La Laguna LLancanelo
10 mars 2009
En empruntant la piste menant vers la vallée des volcans, on distingue au loin, pendant plusieurs kilomètres, un immense lac d’un bleu azur contrastant fortement avec les contrées désertiques alentours. Il s’agit d’une lagune, celle de LLancanelo (prononcé à nouveau Jancanelo). Elle rassemblerait, nous dit-on, l’écosystème le plus riche de la province. Bien entendu des bêtes diverses s’y abreuvent mais de nouvelles espèces y apparaissent aussi, dont des flamands roses.
Trois jours plus tard, je repars donc pour cette nouvelle visite, accompagnée de ma chère mère. Retombé avec le même guide d’un crétinisme avéré, nous prions pour que la visite en vaille la peine. Sur le chemin, nous nous arrêtons parmi quelques premières petites lagunes, dont l’une alimentée par une résurgence naturelle d’eau douce. Déjà quelques oiseaux roses et des chevaux, presque trop sauvages pour être pris en photos.

Oasis d'une source perdue au milieu du désert.

Peu de temps après, ayant repris les chemins de terre, nous arrivons à la Laguna Llacanelo. L’immensité est encore une fois au rendez-vous. Les contrées vallonnées que nous apercevons sur l’autre rivage semblent encore plus désertes que celles venant d’être traversées. Mais pas pour longtemps puisque nous apprenons que le nouveau “Paris-Dakar” y créera prochainement des traces. A chacun son avis sur un tel tracé, à mes yeux bien regrettable.

La Laguna Llancanelo

Mon père pense se souvenir que ces pierres disposées ainsi sont l'œuvre d'un artiste.
Nous errons ainsi quelques dizaines de minutes à marcher sur ce sol sableux, parfois même vaseux. Les flamands rose sont loin, très loin. Mais leur vol n’en reste pas moins magique. J’ignorais que le dessous de leur ailes étaient d’un noir aussi profond, peut-être une variante locale? Pas le temps de chômer, le guide est pressé. Il faut aussi savoir que cette lagune est protégée, son accès y étant contrôlé de manière stricte. Mon œil oui, avec une barrière de bambou pour dissuasion, les mesures de protection ont dû être longtemps étudiées… Pas le choix, il faut suivre le chef.

La moumoun

Il nous est proposé de nous arrêter une petite heure pour grimper au sommet d’une colline, à quelques kilomètres en retrait de la lagune et présentant a priori peu d’intérêt. Le guide nous promet pourtant qu’une fois au sommet, on serarécompensé. Récompensé de quoi? De l’effort? La ballade d’une heure se transforme en une petite dizaine de minutes pour la mère Saouter. Il faut admettre que la prévision était largement exagérée, sauf pour le guide lui-même
. Au passage, de jolis et grands cactus.

Il n’y avait là pourtant aucun mensonge, le spectacle s’est avéré époustouflant. Le grand angle manquant pour la photo, vous devrez vous contenter de me croire mais embrassant cette vue panoramique, nous pouvions voir l’horizon se plier, lentement, à la courbure de la terre.

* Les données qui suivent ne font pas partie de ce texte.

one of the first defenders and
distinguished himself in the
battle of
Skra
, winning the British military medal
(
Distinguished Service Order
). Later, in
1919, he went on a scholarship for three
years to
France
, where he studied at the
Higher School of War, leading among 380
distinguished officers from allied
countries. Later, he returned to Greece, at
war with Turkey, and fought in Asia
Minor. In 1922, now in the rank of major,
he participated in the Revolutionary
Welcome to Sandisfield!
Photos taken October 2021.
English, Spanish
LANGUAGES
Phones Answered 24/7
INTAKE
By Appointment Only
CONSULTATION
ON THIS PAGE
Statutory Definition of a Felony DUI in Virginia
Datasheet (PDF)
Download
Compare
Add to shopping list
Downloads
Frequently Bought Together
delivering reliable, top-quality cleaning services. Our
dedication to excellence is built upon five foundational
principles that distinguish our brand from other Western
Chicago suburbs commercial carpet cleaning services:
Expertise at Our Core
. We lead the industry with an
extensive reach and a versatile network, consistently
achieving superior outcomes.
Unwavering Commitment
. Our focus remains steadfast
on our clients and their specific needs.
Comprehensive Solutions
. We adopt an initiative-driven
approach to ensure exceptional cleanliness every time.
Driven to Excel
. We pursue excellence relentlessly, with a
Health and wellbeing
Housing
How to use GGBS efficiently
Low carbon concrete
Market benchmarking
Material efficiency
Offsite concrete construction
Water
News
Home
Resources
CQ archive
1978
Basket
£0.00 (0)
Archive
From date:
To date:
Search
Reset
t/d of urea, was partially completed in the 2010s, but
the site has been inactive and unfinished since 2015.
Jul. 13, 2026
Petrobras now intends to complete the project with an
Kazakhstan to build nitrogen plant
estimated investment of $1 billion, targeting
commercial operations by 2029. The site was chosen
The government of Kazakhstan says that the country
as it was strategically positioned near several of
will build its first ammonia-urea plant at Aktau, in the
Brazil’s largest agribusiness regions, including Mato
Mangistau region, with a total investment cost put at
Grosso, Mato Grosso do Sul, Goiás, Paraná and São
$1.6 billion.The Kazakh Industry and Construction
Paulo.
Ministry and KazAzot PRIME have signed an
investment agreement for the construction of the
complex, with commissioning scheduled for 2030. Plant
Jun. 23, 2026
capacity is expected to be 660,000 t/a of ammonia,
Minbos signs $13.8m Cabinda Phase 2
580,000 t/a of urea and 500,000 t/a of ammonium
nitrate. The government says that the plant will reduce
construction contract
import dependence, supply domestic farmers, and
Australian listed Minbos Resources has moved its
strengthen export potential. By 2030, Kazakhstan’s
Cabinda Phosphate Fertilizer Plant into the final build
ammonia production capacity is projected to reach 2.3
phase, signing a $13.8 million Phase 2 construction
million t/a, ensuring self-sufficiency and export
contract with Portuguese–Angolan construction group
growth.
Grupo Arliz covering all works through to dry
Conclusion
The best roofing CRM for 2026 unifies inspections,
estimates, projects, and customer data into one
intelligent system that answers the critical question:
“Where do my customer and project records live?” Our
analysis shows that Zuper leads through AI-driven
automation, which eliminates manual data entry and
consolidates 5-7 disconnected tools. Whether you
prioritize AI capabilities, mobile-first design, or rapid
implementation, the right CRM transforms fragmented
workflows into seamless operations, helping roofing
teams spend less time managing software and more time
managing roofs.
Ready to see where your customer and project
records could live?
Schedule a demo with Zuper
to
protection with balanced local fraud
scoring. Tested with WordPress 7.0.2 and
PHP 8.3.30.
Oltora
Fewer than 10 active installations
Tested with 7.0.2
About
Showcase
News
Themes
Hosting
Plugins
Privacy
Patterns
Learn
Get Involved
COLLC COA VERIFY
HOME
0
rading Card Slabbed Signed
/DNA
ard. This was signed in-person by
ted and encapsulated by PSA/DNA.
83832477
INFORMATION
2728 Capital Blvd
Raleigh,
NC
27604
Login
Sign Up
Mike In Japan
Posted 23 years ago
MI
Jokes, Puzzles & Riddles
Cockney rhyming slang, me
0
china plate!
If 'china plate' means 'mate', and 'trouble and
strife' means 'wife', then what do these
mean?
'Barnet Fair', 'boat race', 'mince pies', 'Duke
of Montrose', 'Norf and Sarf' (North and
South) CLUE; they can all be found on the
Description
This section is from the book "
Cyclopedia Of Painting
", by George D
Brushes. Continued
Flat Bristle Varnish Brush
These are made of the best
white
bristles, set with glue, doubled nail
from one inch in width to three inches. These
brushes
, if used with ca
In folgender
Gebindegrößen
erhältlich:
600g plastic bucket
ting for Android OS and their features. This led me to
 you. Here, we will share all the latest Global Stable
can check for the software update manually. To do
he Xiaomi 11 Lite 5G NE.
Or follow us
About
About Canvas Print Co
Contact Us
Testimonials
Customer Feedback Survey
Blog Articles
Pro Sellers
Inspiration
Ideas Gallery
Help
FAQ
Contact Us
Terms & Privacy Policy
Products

Vue à 360° du haut de la colline (limitée malheureusement sur la photo)

La ballade en valait donc la peine. Une après-midi passée à voir les choses depuis une autre perspective.
tjs extraordinaire de vous lire et d’admirer vos photos,quand on pense aux petits paysages qui nous entourent!!! j’ai sur ma terrasse un cactus semblable à celui photographié,le mien est une miniature .je pense à la violence des éléments :le vent, la pluie,le froid,on doit se sentir petit,un peu perdu(enfin, ce que moi j’aurai peut-étre ressenti)comment sont les hommes la bas?forts!?
j’espère Pierre que la quiètude de la maison te réconforte.à Thoiry,nous serons heureux de parler de ton séjour de vive voix,grace à toi nnns ns sommes enrichis;bises à tous. Colette-
Bravo fiston.Tu as emmagasiné de sacrés souvenirs et enrichi ta connaissance de la Planète et des hommes qui l’habitent.Je t’encourage à écrire tes souvenirs. Tu as l’étoffe d’un écrivain. Je t’embrasse. Ton grnad père.
c’est toujours moi et j’admire toujours autant tes talents d’ écrivain, faut dire que tu as ça dans les gènes, c’est sûr.
Je me souviens de nuées de flamands roses à plus de 4000m d’altitude , végétant au bord des lagunes perdues en plein désert. Fabuleux mais je n’ai pas vu de cactus en fleurs.
La prochaine fois tu pédaleras sur un salar et tu verras.